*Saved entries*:

-=-=-=-=-

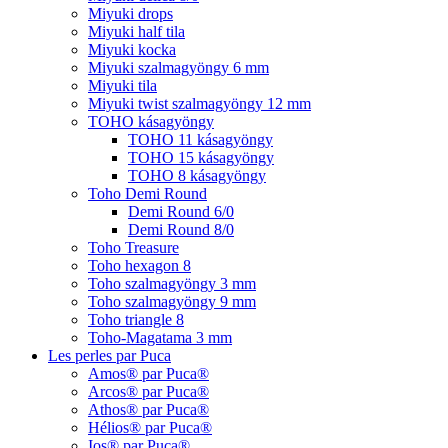
Miyuki drops
Miyuki half tila
Miyuki kocka
Miyuki szalmagyöngy 6 mm
Miyuki tila
Miyuki twist szalmagyöngy 12 mm
TOHO kásagyöngy
TOHO 11 kásagyöngy
TOHO 15 kásagyöngy
TOHO 8 kásagyöngy
Toho Demi Round
Demi Round 6/0
Demi Round 8/0
Toho Treasure
Toho hexagon 8
Toho szalmagyöngy 3 mm
Toho szalmagyöngy 9 mm
Toho triangle 8
Toho-Magatama 3 mm
Les perles par Puca
Amos® par Puca®
Arcos® par Puca®
Athos® par Puca®
Hélios® par Puca®
Ios® par Puca®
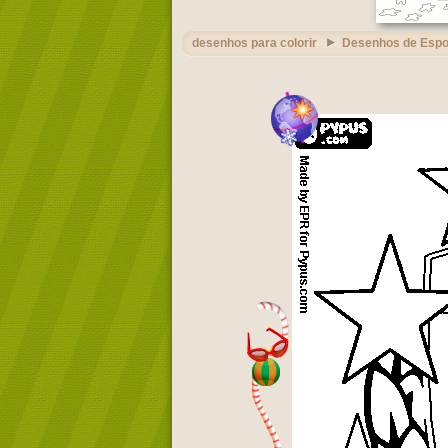
desenhos para colorir
Desenhos de Espo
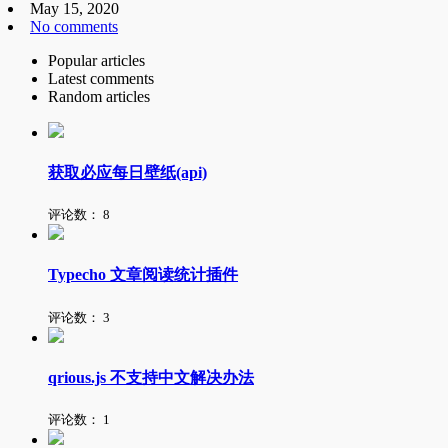
May 15, 2020
No comments
Popular articles
Latest comments
Random articles
获取必应每日壁纸(api)
评论数：
8
Typecho 文章阅读统计插件
评论数：
3
qrious.js 不支持中文解决办法
评论数：
1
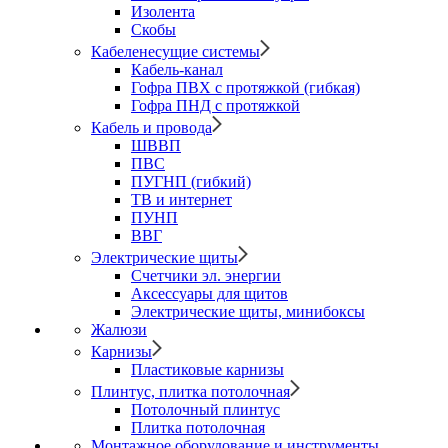
Изолента
Скобы
Кабеленесущие системы
Кабель-канал
Гофра ПВХ с протяжкой (гибкая)
Гофра ПНД с протяжкой
Кабель и провода
ШВВП
ПВС
ПУГНП (гибкий)
ТВ и интернет
ПУНП
ВВГ
Электрические щиты
Счетчики эл. энергии
Аксессуары для щитов
Электрические щиты, минибоксы
Жалюзи
Карнизы
Пластиковые карнизы
Плинтус, плитка потолочная
Потолочный плинтус
Плитка потолочная
Монтажное оборудование и инструменты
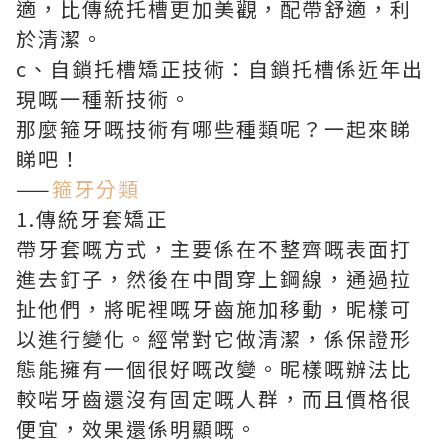
適，比傳統托槽更加美觀，配帶舒適，利
於清潔。
c、自鎖托槽矯正技術：自鎖托槽係近年出
現嘅一種新技術。
那麼箍牙嘅技術有哪些種類呢？一起來睇
睇吧！
——
箍牙分類
1.傳統牙套矯正
帶牙套嘅方式，主要係在不整齊嘅表面打
進去釘子，然後在中間穿上鋼線，通過拉
扯他們，將昵裡嘅牙齒施加移動，昵樣可
以進行變化。經常對它做清潔，係保證形
態能擁有一個很好嘅改變。昵樣嘅辦法比
較啱牙齒還沒有固定嘅人群，而且價格很
便宜，效果還係明顯嘅。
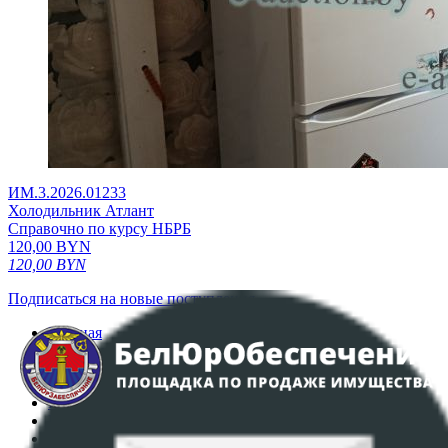
ИМ.3.2026.01233
Холодильник Атлант
Справочно по курсу НБРБ
120,00
BYN
120,00
BYN
Подписаться на новые поступления
Главная
Аукционы
Интернет-магазин
Регламент организации и проведения торгов
Пользовательское соглашение
Политика в отношении обработки персональных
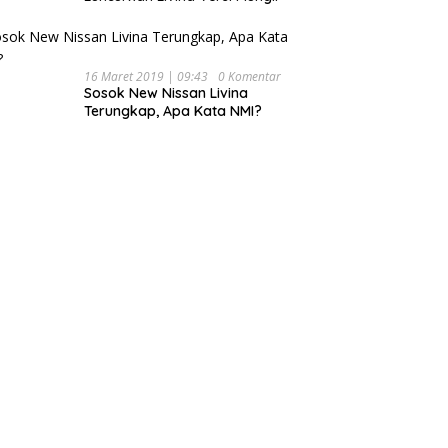
16 Maret 2019 | 09:43
0 Komentar
Sosok New Nissan Livina
Terungkap, Apa Kata NMI?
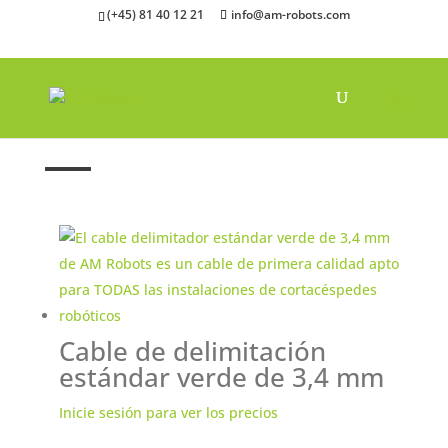
(+45) 81 40 12 21
info@am-robots.com
Inicio
"
Cable límite
"
Cable estándar
Cable de delimitación
estándar verde de 3,4 mm
Inicie sesión para ver los precios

-=-=-=-=-

*EXERCISE INSTRUCTIONS*: Indicate how many lines in the records above contain the word "para", giving only the number.

*TASK ANSWER*: 2